LISTED ENTRIES:
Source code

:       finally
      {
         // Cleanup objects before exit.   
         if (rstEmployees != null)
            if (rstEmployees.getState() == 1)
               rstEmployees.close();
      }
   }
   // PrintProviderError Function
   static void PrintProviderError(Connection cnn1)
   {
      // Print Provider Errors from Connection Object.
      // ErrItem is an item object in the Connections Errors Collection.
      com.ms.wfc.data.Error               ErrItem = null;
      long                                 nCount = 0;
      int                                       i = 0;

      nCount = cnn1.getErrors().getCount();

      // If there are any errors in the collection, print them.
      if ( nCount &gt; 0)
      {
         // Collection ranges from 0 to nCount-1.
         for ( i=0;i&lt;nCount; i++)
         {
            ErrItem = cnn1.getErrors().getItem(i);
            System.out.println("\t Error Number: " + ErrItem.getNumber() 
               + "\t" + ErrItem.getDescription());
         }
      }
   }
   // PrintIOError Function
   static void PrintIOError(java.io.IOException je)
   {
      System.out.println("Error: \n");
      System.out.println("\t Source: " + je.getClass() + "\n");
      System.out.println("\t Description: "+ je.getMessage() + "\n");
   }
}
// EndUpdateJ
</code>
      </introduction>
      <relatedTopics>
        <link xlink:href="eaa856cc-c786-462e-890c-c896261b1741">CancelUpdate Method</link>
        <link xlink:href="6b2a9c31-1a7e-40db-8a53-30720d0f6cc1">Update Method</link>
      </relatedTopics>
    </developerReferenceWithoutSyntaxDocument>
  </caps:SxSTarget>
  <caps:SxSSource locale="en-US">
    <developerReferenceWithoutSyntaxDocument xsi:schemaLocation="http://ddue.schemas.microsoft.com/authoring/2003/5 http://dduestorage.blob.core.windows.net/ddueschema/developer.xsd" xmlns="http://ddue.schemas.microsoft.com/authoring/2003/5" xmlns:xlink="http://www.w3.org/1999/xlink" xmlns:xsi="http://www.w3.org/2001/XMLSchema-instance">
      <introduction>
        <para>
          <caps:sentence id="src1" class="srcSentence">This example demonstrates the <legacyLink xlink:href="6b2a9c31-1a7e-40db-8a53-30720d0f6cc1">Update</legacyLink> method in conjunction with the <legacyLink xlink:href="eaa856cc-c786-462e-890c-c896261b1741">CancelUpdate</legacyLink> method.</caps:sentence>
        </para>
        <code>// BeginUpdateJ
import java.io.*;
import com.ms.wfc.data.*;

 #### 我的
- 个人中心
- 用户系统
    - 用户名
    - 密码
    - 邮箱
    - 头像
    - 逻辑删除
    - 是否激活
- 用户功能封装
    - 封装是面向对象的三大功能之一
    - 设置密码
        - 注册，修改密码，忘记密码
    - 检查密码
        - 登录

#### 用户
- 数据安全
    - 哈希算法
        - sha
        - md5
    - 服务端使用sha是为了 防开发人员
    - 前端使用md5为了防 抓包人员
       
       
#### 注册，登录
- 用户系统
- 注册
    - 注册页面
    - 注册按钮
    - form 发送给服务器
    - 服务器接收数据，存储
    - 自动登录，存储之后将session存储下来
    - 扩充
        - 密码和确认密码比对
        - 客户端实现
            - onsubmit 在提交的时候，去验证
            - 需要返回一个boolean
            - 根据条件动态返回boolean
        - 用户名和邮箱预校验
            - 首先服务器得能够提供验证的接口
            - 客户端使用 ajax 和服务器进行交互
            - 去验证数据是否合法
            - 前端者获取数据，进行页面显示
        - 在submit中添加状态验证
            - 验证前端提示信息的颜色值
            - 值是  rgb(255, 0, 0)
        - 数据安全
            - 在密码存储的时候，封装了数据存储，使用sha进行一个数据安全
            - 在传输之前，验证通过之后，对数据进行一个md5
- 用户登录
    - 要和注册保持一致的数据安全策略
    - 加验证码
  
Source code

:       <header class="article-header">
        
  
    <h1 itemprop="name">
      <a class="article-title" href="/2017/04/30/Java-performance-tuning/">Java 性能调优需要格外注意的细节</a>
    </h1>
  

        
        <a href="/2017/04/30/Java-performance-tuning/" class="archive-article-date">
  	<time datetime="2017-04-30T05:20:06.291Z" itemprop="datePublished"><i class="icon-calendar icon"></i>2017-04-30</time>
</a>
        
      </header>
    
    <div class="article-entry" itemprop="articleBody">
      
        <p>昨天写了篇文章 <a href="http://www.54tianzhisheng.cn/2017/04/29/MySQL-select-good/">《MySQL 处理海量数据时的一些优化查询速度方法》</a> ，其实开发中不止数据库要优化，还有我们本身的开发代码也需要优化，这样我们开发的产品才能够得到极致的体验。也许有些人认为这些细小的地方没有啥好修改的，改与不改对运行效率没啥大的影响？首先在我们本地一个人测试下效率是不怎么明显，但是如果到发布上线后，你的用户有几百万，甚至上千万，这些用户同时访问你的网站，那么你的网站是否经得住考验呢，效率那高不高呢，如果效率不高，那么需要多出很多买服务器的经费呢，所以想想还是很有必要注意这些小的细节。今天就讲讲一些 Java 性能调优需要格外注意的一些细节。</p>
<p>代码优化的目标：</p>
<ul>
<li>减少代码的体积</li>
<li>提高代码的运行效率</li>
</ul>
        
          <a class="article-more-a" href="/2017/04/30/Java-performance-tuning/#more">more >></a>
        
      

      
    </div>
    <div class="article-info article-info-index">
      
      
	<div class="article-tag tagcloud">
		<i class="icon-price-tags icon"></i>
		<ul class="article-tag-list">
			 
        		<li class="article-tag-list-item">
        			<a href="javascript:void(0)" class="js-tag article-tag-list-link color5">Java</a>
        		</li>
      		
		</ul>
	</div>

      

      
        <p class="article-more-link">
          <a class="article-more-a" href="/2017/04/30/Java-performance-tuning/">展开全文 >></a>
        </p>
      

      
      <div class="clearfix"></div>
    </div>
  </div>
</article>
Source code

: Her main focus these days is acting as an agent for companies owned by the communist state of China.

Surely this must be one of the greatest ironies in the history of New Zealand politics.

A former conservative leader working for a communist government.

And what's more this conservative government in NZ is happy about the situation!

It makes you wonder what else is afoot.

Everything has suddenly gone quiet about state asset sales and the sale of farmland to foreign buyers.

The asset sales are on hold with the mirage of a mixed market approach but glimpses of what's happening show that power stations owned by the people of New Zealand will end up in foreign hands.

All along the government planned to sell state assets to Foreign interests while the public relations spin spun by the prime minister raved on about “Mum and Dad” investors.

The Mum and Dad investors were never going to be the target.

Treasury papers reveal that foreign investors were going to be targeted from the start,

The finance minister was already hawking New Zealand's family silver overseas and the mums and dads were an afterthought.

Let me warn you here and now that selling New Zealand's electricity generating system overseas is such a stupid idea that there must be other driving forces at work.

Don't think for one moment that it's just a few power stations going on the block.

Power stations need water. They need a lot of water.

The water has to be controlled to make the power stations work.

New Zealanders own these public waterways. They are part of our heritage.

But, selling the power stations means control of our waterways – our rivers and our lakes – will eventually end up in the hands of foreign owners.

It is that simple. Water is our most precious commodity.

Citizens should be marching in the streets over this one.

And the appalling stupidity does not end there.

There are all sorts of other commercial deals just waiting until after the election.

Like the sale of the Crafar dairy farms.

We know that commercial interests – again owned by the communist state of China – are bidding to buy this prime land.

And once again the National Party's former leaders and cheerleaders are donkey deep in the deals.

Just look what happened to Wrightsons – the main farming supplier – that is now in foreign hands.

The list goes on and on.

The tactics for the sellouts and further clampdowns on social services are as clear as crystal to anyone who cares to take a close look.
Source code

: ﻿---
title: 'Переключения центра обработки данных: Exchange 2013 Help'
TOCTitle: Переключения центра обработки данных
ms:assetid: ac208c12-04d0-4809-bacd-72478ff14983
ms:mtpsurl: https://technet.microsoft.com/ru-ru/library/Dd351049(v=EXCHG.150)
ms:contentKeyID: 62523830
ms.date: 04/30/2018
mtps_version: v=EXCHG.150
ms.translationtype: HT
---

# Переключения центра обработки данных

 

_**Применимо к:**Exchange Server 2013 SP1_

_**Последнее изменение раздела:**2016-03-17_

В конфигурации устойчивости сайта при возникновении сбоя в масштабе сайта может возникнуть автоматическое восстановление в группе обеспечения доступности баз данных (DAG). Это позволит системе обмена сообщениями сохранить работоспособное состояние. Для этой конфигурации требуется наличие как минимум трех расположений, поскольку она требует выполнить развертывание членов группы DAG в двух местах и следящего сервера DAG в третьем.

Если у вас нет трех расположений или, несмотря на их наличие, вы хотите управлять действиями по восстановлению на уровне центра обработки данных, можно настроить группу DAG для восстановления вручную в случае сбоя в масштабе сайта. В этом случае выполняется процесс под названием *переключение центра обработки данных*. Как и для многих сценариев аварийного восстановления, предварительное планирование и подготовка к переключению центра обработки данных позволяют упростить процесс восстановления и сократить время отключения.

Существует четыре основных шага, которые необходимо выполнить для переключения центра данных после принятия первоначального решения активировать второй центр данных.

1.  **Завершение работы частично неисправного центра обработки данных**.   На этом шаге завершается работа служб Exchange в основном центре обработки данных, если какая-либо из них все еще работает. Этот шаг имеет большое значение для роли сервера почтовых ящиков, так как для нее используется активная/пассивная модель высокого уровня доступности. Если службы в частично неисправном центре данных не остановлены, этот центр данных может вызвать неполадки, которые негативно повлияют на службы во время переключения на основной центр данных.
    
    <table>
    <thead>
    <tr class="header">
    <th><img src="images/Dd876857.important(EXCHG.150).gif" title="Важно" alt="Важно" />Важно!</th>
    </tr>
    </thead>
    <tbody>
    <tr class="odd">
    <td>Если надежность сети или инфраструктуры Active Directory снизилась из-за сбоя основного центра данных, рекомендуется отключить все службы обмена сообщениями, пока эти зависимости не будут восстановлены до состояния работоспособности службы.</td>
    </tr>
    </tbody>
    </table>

ACTIVITY:
A single number is the expected answer: how many lines of the records above contain the word "sales".

COMPLETED EXERCISE:
2